I had a VERY weird experience recently with Irish Soda Bread baked in my bread machine.  This recipe did not call for yeast (obviously).  It called for baking soda and baking powder and buttermilk.

I put every thing in as called for and let it all mix in the bread machine.  It rose and baked.  So far, so good.  VERY yummy out of the machine in the evening, excellent in the am for toast.

By that evening, it had developed a weird fishy odor and had turned slightly greyish at the top of the loaf where I assume it had baked the least.   What happened?  Was my buttermilk or butter off?  Please help, I am stumped.

The second morning, it was even greyer and yuckier smelling and I pitched the whole lot.


----------



## Bolas De Fraile (Apr 28, 2012)

I make a lot of soda bread but not in a machine. It does smell different to yeast bread but not as you describe.
I would hazard a guess that you had secondary fermentation because it was not fully cooked


----------



## Steve Kroll (Apr 28, 2012)

Did you use any kind of oil in the recipe? I find that some oils (canola, for example) have kind of a fishy aroma when cooked.
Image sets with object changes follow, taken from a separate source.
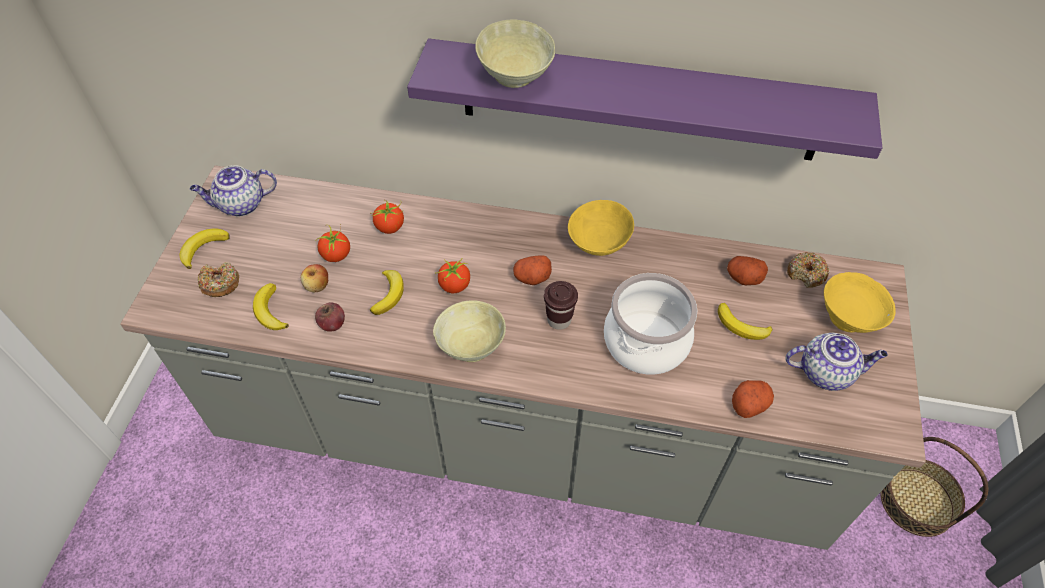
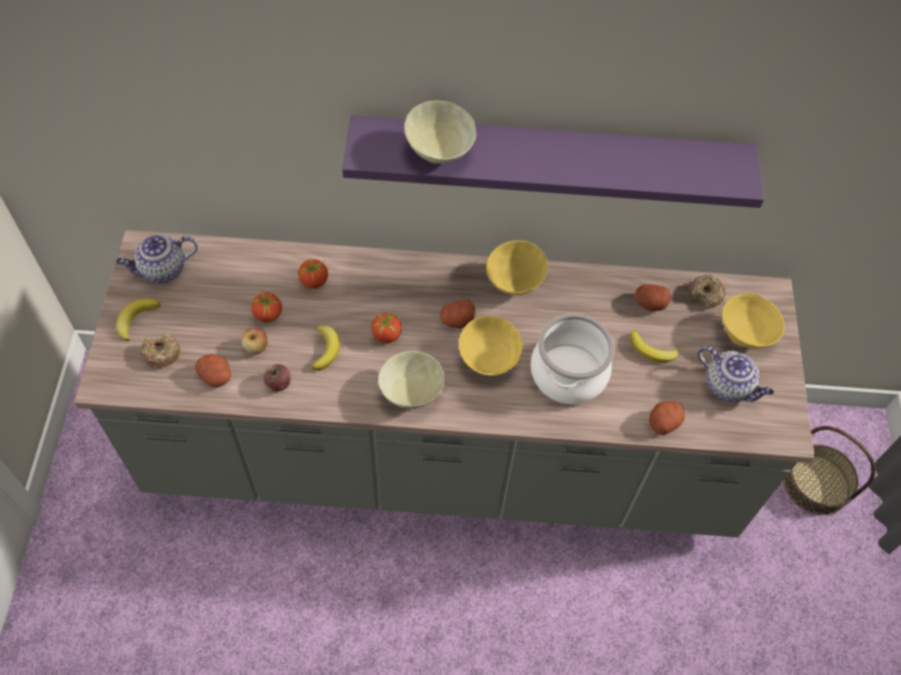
camera: 10 degrees left, 5 degrees up
banana [253,283,289,330] -> potato [195,354,231,387]
brown cup [544,281,578,330] -> yellow bowl [459,316,523,376]
teapot [785,333,888,391] -> teapot turned 45 degrees clockwise [698,346,774,403]

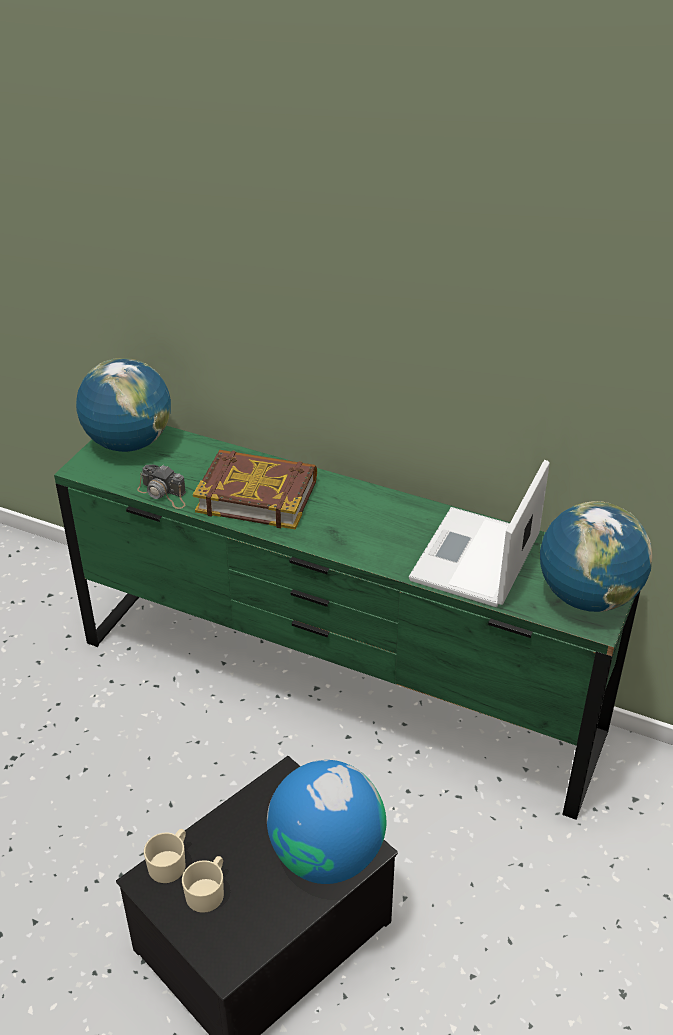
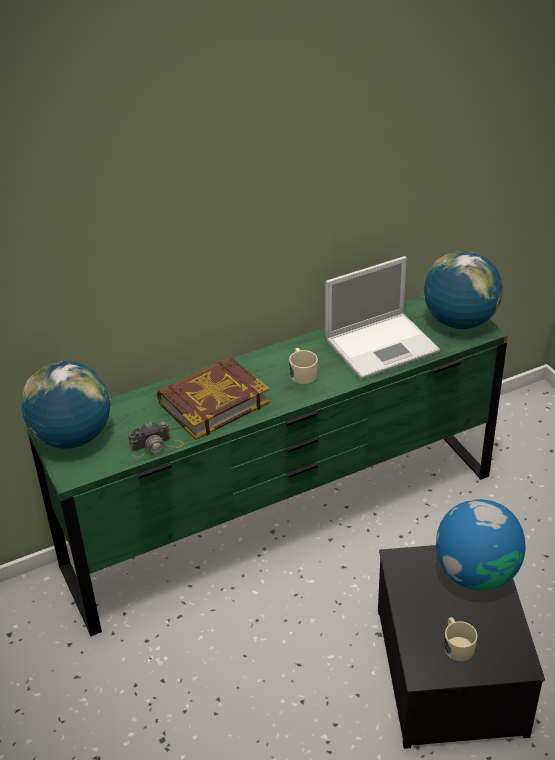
camera: 50 degrees left, 0 degrees up
beige mug [144,829,186,883] -> beige mug moved to [289,348,318,384]
laptop [409,460,550,607] -> laptop turned 90 degrees counterclockwise [325,256,440,379]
Bolas could be onto something with his fermentation theory, too.


----------



## GLC (Apr 28, 2012)

It's not an unknown problem. Some people interpret the odor as soapy. Some as fishy. One proposed cause is failure to thoroughly mix in the soda, either lack of stirring or lumpy soda. But the real question is why the odor. I have a notion about that, and I think there really are two different odors that can form.

Alkali and fat, under the right conditions, make soap. It's called saponification. And alkaline water environment can turn a body to soap. The most common soap making technique is the "hot process." In hot process, the fat moves through the intermediate step of fatty acid to soap very quickly in the pot. There's a cold process, too, that takes longer. Soap making can result in failures to complete the conversion. 

Soda bread dough is hardly an ideal mixture for saponification, but the components are there, with enough heat to begin it and enough other ingredients to make it fail as a soap recipe. Every soda bread recipe has soda and fat of some kind. You certainly can make soap with butterfat. An excess of soda or areas of concentrated soda acting on the fat, especially if the dough is altogether poorly mixed and soda lumps exist intimately with pure fat lumps. Fatty acid decomposition in some vegetable oils is a significant storage problem, and one of the bad effects is fishy odor. Soda is not a strong enough alkali to efficiently complete the process. So, it's not unreasonable that a forming of fatty acid and subsequent decomposition, accelerated under baking conditions, could produce fishy or soapy odor.  Which you produce may depend on just how far the saponification process proceeds, when conditions are present for it to begin. 

The solution is to measure the soda accurately, and mix it well, sifting if needed.


----------



## Greg Who Cooks (Apr 28, 2012)

Very interesting and well thought out theory GLC.


----------